• Extracted text:
Search Engines

Term-frequency Optimization & Zipf's Law

yash101

Published 2/9/2025

Updated 2/9/2025

Jump to Page 📚

Previously, we built a simple search engine with a reverse index. However, our index turned out to be ridiculously huge! In this page, we will identify ways to optimize our index to only contain what we need to attain a good search.

🗄️ Not Everything Needs to be Indexed

In a textbook, indexes are small, maybe a few pages, or 50 pages at the most. If the editors attempted to index every single term in a book, and every single location that term can be found, the index would likely be larger than the textbook itself. Obviously, this isn’t practical.

Instead, authors and editors can use their discretion to choose which terms and words are important enough to decide to index, and if a page is important enough to add to the index.

When building a search engine, how can we choose the terms which matter and ignore those which don’t? The search engine does not normally have access to the author or editors to build an index of a page. It has to figure out a way for itself.

• The data:
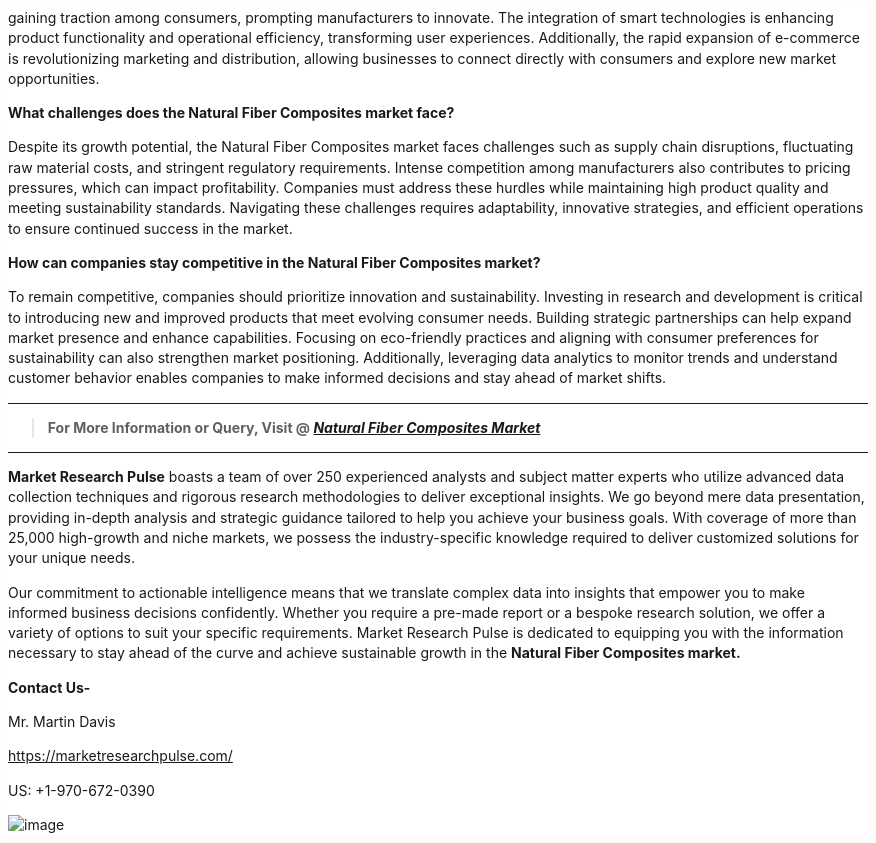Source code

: gaining traction among consumers, prompting manufacturers to innovate. The integration of smart technologies is enhancing product functionality and operational efficiency, transforming user experiences. Additionally, the rapid expansion of e-commerce is revolutionizing marketing and distribution, allowing businesses to connect directly with consumers and explore new market opportunities.</p><p><strong>What challenges does the Natural Fiber Composites market face?</strong></p><p>Despite its growth potential, the Natural Fiber Composites market faces challenges such as supply chain disruptions, fluctuating raw material costs, and stringent regulatory requirements. Intense competition among manufacturers also contributes to pricing pressures, which can impact profitability. Companies must address these hurdles while maintaining high product quality and meeting sustainability standards. Navigating these challenges requires adaptability, innovative strategies, and efficient operations to ensure continued success in the market.</p><p><strong>How can companies stay competitive in the Natural Fiber Composites market?</strong></p><p>To remain competitive, companies should prioritize innovation and sustainability. Investing in research and development is critical to introducing new and improved products that meet evolving consumer needs. Building strategic partnerships can help expand market presence and enhance capabilities. Focusing on eco-friendly practices and aligning with consumer preferences for sustainability can also strengthen market positioning. Additionally, leveraging data analytics to monitor trends and understand customer behavior enables companies to make informed decisions and stay ahead of market shifts.</p><hr /><blockquote><p><strong>For More Information or Query, Visit @&nbsp;<em><a href="https://marketresearchpulse.com/report/4441/natural-fiber-composites-market?utm_source=Linkedin&utm_medium=0111">Natural Fiber Composites Market</a></em></strong></p></blockquote><hr /><p><strong>Market Research Pulse</strong> boasts a team of over 250 experienced analysts and subject matter experts who utilize advanced data collection techniques and rigorous research methodologies to deliver exceptional insights. We go beyond mere data presentation, providing in-depth analysis and strategic guidance tailored to help you achieve your business goals. With coverage of more than 25,000 high-growth and niche markets, we possess the industry-specific knowledge required to deliver customized solutions for your unique needs.</p><p>Our commitment to actionable intelligence means that we translate complex data into insights that empower you to make informed business decisions confidently. Whether you require a pre-made report or a bespoke research solution, we offer a variety of options to suit your specific requirements. Market Research Pulse is dedicated to equipping you with the information necessary to stay ahead of the curve and achieve sustainable growth in the <strong>Natural Fiber Composites market.</strong></p><p><strong>Contact Us-</strong></p><p>Mr. Martin Davis</p><p>https://marketresearchpulse.com/</p><p>US: +1-970-672-0390</p>
![image](https://github.com/user-attachments/assets/b72950f0-46f3-473b-b6b2-01b22eb8af4b)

• Directions:
In the page on term-frequency optimization and Zipf's law, what would likely happen if a textbook's editors indexed every term and every location where it appears?

• Written response:
The index would likely be larger than the textbook itself.